The Justices drew sharper lines on the question of which party bears what burden on price impact at the class certification stage. More specifically, if a securities fraud plaintiff initially establishes the Basic presumption, then does the defendant bear only the burden of production to rebut the presumption, which in turn would shift the burden of persuasion back to the plaintiff to affirmatively prove price impact? Or does the defendant bear the burden of persuasion to disprove price impact, thereby severing the link between the alleged misstatements and the stock price?
The Court ruled in Part II-B of the opinion that a securities fraud defendant bears the burden of persuasion on price impact at class certification, interjecting a common sense point that “the allocation of the burden is unlikely to make much difference on the ground.” The Court observed that parties always submit competing expert evidence on the issue of price impact, the district court assesses the evidence to determine whether it is more likely than not that the alleged misrepresentations had a price impact, and thus the burden comes into play only in the rare instance when the evidence is in equipoise.
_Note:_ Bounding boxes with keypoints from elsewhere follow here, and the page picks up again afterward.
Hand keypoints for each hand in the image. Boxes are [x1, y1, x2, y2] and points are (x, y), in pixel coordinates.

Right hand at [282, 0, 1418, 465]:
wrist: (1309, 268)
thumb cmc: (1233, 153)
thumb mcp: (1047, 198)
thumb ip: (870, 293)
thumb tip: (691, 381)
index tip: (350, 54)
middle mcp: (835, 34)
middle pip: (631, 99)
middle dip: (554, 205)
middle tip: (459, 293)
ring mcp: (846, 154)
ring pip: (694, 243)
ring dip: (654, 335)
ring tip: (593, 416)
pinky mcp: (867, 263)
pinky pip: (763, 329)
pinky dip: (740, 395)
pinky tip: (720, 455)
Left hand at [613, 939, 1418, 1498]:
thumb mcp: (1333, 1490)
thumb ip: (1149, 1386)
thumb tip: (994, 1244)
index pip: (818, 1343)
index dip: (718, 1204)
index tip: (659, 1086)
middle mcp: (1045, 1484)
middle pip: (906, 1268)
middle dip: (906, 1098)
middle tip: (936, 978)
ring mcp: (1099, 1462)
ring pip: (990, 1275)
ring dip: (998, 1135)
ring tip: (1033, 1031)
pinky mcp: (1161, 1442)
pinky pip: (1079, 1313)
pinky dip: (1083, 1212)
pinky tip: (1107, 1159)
Justice Gorsuch penned a dissenting opinion as to Part II-B, joined by Justices Thomas and Alito. The dissenters observed that while the Basic presumption is critical to “proceeding with a securities fraud action on a classwide basis,” the Basic presumption is still just a presumption. Consequently, if the defendant meets its burden of production to rebut the presumption, then the plaintiff should be required to affirmatively prove price impact. The dissent pointed out that it is unusual, as the majority ruled, that a defendant would be charged with the burden of persuasion as to any aspect of a plaintiff’s case. And, in contrast to the majority’s observation that allocation of the burden matters only in close cases, Justice Gorsuch commented “[t]hat close cases may not be common ones is no justification for indifference about how the law resolves them.”
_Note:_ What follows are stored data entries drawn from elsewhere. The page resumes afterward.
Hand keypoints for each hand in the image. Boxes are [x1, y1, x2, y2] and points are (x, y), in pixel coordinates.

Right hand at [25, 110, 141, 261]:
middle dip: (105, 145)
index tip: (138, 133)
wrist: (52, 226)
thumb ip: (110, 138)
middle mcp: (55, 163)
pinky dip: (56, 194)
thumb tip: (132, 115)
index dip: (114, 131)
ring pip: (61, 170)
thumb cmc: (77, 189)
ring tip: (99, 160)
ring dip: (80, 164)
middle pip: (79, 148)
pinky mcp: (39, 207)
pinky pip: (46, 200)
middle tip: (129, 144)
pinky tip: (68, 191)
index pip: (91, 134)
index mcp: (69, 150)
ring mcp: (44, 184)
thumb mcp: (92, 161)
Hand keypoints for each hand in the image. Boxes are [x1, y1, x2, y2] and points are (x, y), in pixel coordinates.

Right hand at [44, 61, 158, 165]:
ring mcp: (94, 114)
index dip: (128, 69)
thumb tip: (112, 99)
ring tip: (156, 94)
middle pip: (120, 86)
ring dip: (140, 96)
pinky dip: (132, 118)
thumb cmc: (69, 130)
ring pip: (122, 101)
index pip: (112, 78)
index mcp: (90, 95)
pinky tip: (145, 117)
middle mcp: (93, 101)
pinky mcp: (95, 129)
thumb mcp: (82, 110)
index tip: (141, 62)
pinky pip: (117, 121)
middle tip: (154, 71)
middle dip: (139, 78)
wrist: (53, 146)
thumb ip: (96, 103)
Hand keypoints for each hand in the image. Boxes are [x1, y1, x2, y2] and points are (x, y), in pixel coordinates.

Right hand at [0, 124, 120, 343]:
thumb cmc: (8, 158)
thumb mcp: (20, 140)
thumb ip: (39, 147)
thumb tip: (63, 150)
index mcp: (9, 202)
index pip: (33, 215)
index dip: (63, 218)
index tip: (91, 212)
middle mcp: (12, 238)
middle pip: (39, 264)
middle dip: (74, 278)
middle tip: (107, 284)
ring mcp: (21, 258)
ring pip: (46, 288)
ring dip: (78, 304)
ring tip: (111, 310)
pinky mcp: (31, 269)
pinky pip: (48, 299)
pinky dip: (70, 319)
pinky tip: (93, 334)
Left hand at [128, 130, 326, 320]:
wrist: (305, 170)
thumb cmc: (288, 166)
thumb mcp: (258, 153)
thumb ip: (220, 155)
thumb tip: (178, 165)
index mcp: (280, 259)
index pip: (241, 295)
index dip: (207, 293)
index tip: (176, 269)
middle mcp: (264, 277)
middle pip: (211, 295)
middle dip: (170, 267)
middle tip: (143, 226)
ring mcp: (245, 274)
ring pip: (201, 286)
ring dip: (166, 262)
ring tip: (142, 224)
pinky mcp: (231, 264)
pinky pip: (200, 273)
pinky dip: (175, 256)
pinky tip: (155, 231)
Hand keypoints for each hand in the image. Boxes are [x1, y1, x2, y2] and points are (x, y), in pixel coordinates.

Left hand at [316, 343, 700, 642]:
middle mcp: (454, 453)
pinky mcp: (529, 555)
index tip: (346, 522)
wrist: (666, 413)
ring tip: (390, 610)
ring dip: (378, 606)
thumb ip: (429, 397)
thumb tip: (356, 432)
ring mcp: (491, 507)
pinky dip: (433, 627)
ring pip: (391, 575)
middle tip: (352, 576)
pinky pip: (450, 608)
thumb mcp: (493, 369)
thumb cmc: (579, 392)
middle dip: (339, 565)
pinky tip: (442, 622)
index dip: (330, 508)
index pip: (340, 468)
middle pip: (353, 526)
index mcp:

As it turns out, the opinion in the Goldman Sachs case is not groundbreaking, and in most cases the allocation of the burden of persuasion will not affect the outcome. Nonetheless, the Court’s clear directive to consider all of the evidence going to price impact is important in the context of Rule 10b-5 litigation, especially given that inflation-maintenance cases are particularly susceptible to 20/20 hindsight (i.e., the stock price drops and the company’s prior statements are scrutinized to find ones that supposedly maintained a higher “inflated” price). More generally, the Court’s opinion builds on the important Civil Rule 23 principle that courts must consider all of the facts that bear on class certification at the class certification stage, notwithstanding that those same facts overlap the merits.
Finally, dedicated SCOTUS commentators undoubtedly will note the interesting alignment of the justices in a straightforward, middle-of-the-road decision by the Court in a closely watched business case.